▸ **What you will do**
Give an exact copy of the lines of the records below, starting at the line containing "3.1.1. Naming conventions" and running to the end.
----------
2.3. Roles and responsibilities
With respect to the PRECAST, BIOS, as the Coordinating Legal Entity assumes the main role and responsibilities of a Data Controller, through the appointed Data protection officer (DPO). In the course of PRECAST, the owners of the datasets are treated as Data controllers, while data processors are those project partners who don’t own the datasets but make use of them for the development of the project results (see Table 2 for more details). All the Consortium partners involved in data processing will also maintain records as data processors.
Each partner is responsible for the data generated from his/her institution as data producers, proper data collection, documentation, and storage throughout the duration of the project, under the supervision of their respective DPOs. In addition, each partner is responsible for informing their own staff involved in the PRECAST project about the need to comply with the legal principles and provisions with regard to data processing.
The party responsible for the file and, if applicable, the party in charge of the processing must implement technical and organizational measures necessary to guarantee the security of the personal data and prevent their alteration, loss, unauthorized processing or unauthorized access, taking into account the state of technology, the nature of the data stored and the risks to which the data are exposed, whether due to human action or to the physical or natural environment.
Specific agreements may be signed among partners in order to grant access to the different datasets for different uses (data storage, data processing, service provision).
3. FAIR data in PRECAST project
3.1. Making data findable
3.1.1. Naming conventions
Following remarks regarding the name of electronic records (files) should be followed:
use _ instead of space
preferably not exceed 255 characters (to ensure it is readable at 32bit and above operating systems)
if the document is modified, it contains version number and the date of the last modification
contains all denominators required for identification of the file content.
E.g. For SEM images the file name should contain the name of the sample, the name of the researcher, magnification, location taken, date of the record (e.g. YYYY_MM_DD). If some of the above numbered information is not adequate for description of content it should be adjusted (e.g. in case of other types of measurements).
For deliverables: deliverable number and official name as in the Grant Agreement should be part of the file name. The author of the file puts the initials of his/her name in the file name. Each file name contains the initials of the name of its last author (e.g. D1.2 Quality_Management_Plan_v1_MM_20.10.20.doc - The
----------
▸ **Answer for the task**
3.1.1. Naming conventions
Following remarks regarding the name of electronic records (files) should be followed:
use _ instead of space
preferably not exceed 255 characters (to ensure it is readable at 32bit and above operating systems)
if the document is modified, it contains version number and the date of the last modification
contains all denominators required for identification of the file content.
E.g. For SEM images the file name should contain the name of the sample, the name of the researcher, magnification, location taken, date of the record (e.g. YYYY_MM_DD). If some of the above numbered information is not adequate for description of content it should be adjusted (e.g. in case of other types of measurements).
For deliverables: deliverable number and official name as in the Grant Agreement should be part of the file name. The author of the file puts the initials of his/her name in the file name. Each file name contains the initials of the name of its last author (e.g. D1.2 Quality_Management_Plan_v1_MM_20.10.20.doc - The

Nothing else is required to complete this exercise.